Dentist was Quebec’s unapologetic partitionist
Dr. William (Bill) Shaw, a former West Island MNA, has died at age 85 in Port Perry, Ont.
Shaw was a dentist by profession, but become a controversial figure in Quebec political circles for advocating the partition of the province in the wake of the rising separatist threat that first rocked Quebec and Canada in the 1970s.
Shaw was elected to Quebec’s National Assembly as a member of the Union Nationale Party in Pointe-Claire in the momentous provincial election of 1976 that saw René Lévesque’s Parti Québécois party swept into power with the goal of separating Quebec from Canada via referendum.
Prior to the 1980 referendum, which evoked strong passions on both sides of the polarizing debate, Shaw, a staunch federalist, co-authored a book with Lionel Albert entitled Partition, The Price of Quebec’s Independence.
It floated the endgame notion that if Canada’s borders were somehow divisible, then, logically, so too must be Quebec’s, bolstering antsy federalists who saw partition as a sobering antidote to the rosy scenario of secession painted by Quebec separatists.
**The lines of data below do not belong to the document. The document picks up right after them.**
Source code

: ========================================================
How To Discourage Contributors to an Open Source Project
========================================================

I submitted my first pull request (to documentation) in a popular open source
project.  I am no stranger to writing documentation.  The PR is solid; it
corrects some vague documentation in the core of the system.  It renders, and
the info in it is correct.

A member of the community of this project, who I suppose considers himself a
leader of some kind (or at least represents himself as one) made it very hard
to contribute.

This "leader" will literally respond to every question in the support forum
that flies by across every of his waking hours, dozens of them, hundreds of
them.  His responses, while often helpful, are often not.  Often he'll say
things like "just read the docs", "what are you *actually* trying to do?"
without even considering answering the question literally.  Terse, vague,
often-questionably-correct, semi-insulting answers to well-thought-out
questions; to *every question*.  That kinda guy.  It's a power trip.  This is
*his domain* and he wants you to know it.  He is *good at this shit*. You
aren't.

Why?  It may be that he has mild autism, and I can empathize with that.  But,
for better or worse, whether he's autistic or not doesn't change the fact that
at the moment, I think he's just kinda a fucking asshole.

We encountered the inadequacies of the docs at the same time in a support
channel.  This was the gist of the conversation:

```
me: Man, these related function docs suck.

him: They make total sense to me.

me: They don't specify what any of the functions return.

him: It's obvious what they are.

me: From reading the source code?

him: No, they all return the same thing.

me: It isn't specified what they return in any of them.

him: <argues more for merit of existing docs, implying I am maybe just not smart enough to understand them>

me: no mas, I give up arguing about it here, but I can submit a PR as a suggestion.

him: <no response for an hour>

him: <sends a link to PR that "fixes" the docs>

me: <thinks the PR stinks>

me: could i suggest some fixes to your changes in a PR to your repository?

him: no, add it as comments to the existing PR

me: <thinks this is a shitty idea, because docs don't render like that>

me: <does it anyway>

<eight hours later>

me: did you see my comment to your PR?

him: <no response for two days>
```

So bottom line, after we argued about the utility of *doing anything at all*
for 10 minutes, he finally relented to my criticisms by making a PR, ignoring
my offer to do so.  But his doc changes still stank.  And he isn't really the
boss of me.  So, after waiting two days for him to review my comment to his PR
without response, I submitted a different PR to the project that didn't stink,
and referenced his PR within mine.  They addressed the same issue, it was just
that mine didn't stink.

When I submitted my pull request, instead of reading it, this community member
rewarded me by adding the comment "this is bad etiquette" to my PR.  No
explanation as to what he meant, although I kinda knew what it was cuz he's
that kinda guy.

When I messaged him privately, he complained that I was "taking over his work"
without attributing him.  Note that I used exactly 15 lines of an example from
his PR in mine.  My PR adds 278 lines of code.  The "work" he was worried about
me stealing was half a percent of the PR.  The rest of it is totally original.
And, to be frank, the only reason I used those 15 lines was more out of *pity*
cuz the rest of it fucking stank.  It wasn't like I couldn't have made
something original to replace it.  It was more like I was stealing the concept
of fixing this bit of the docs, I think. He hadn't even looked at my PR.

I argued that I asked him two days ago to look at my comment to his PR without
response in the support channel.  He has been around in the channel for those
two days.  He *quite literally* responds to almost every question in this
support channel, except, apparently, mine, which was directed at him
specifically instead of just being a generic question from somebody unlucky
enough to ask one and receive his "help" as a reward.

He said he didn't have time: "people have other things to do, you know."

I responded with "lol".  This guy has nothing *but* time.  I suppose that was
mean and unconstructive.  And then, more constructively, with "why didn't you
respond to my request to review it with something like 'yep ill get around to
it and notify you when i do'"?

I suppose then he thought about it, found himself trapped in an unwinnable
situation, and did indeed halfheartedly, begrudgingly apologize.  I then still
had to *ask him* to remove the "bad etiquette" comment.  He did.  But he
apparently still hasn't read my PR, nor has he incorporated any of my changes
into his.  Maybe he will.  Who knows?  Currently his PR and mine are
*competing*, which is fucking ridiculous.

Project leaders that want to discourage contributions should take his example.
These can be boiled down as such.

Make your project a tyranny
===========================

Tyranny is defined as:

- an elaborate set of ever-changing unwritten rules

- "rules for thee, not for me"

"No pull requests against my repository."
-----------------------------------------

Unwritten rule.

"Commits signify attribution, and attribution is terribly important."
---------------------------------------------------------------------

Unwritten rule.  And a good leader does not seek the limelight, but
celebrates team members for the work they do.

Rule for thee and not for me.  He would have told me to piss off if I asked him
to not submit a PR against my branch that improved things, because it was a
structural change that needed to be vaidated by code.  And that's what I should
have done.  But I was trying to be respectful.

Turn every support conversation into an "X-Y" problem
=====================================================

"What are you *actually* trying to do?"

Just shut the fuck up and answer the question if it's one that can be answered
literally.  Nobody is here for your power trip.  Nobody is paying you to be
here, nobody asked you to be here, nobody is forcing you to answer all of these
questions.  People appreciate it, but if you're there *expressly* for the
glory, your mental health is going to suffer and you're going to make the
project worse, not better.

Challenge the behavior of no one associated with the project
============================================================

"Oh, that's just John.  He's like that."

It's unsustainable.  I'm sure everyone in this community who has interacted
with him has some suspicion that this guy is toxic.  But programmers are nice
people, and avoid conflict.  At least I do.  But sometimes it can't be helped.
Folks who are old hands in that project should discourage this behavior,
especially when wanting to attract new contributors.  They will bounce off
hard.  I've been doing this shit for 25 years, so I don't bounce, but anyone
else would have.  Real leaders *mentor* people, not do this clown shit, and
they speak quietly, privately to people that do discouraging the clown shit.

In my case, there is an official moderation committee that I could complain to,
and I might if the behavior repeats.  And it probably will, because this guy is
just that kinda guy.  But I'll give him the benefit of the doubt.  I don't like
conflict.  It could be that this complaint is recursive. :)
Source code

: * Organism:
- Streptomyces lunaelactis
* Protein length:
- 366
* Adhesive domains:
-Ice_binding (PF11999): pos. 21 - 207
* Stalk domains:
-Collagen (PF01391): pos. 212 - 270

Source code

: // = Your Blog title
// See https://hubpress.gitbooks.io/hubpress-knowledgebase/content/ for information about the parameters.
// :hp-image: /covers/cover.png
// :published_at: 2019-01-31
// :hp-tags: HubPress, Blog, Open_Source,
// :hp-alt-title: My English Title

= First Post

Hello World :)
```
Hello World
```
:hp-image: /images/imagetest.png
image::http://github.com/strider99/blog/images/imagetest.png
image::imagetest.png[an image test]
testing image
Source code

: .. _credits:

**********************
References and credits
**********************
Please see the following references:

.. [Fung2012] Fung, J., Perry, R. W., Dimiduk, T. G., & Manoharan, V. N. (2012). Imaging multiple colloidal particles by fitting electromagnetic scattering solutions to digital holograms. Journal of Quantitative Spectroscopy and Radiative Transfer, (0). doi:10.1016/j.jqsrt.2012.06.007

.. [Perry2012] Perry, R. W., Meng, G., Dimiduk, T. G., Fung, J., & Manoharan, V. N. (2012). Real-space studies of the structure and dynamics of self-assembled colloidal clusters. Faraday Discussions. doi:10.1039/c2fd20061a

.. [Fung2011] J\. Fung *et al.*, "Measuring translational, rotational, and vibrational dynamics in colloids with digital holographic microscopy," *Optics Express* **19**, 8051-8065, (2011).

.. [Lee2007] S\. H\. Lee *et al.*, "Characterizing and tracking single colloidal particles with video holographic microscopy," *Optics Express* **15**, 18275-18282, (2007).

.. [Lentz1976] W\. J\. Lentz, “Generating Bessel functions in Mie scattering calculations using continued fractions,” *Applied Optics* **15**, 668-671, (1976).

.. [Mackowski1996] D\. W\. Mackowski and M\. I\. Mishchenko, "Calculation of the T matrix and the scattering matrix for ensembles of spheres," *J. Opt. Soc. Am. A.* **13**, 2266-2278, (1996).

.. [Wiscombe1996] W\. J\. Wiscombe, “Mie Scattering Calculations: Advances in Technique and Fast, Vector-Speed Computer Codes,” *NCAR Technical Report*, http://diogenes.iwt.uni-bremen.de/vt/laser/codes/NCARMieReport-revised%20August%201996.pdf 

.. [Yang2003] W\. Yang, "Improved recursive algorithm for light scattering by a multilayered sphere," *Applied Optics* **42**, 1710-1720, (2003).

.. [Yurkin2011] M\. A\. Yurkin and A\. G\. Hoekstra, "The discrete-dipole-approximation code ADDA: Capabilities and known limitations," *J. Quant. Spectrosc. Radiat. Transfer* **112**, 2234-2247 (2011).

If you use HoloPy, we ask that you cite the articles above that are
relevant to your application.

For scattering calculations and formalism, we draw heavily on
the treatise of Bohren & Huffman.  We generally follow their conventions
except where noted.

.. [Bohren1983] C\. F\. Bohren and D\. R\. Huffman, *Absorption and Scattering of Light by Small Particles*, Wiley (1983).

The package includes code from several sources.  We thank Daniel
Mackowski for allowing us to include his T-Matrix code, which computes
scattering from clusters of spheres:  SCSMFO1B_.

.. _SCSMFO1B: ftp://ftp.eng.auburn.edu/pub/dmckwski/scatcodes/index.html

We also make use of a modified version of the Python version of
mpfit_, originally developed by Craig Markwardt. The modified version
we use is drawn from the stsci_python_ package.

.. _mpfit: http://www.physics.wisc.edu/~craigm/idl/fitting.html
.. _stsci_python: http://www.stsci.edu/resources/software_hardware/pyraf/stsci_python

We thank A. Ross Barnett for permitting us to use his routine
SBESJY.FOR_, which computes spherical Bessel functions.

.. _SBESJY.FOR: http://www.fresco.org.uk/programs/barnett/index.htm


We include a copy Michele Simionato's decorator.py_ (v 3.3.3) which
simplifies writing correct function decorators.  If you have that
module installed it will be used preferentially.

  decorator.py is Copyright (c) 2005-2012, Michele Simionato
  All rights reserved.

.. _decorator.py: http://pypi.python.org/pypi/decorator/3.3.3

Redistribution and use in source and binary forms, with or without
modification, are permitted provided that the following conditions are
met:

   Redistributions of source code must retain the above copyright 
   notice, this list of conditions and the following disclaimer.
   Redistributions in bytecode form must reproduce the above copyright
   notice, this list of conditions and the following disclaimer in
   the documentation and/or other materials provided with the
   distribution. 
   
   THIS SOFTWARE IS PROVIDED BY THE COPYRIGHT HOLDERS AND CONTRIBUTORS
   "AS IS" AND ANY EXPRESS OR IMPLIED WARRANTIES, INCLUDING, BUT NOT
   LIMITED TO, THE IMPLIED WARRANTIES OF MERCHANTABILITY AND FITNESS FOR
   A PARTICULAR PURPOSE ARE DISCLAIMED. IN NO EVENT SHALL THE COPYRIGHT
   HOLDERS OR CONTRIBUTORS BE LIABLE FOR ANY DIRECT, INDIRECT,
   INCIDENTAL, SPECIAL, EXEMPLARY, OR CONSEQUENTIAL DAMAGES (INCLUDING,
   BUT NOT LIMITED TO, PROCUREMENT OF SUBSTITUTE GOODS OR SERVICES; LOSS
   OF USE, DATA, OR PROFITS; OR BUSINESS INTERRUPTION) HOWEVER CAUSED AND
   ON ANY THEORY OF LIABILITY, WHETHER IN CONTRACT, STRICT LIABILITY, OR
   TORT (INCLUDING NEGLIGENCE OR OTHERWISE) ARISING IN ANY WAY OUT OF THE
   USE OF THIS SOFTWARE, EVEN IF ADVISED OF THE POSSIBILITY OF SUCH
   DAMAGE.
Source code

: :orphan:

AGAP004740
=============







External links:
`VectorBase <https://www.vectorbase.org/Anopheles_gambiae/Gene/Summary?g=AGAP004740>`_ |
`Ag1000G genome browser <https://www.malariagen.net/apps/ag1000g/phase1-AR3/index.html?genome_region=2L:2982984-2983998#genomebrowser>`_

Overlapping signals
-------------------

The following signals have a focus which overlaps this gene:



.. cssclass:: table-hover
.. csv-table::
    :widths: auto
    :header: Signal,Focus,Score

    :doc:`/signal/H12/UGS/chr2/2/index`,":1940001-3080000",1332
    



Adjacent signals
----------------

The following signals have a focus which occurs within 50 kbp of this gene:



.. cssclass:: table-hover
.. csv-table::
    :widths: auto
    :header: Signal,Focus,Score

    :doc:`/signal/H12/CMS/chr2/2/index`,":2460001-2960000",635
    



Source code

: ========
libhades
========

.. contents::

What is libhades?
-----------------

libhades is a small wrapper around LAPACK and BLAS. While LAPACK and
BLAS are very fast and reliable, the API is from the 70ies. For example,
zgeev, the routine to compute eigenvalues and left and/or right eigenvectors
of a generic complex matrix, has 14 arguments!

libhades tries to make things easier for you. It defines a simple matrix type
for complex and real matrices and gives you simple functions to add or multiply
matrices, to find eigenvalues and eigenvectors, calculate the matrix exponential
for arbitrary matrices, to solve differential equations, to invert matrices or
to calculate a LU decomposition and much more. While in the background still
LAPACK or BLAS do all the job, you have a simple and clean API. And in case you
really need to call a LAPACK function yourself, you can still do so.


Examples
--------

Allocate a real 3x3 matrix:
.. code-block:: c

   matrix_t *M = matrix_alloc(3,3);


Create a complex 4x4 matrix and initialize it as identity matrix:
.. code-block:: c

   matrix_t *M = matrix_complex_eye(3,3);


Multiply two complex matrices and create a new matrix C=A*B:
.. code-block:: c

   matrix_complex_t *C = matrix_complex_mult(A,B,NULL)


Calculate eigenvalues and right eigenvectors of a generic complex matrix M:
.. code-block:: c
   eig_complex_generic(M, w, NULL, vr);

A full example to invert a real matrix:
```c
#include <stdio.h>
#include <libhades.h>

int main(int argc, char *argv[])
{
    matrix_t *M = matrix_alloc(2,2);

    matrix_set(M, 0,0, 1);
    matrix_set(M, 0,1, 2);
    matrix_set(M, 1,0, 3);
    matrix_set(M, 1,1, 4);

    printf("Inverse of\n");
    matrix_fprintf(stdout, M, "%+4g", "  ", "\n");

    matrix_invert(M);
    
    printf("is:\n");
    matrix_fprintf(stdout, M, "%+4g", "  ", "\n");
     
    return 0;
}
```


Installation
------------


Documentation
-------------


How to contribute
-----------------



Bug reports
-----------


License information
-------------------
Although the partition argument was not universally embraced by federal politicians, Albert said it eventually proved to be an effective tool to rebuff the “knife to the throat” of Canada tactics employed by Quebec nationalists who threatened to break up the country. The partition option gained more political credibility in Ottawa during and after the 1995 referendum, narrowly won by the federalist “No” side.
“Bill entered provincial politics mainly to defend English language rights and to expose the myth of separation that was used to undermine those rights. It was on Bill’s initiative that he and I wrote Partition: the Price of Quebec’s Independence,” Albert said.
“He should be remembered as someone who had a clearer understanding of Quebec than most people.”
Shaw once described himself as an unapologetic partitionist, but Laurette Vachon, his wife of 28 years, noted her husband was a strong proponent of bilingualism who often spoke French at home.
“What he believed was that bilingualism is awesome, and he was very frustrated that the English letters (on commercial signs) had to be smaller than the French letters,” she said.
Vachon was Shaw ’s second wife. He had three children from his first marriage — Sharon, Debbie and William — and was stepfather to Vachon’s four children: Danny, Alain, Sonia and Anick.
He attended Guy Drummond School and Strathcona Academy in Outremont and later graduated as an oral surgeon from McGill University in 1958. He practised dentistry in Hudson and PointeClaire and also worked for many years at the Lakeshore General Hospital as the senior attending dental surgeon.
He served in the Canadian Army (1956-63) overseas. He also coached football and basketball at Collège Bourget in Rigaud.
He moved to Ontario shortly after retiring eight years ago.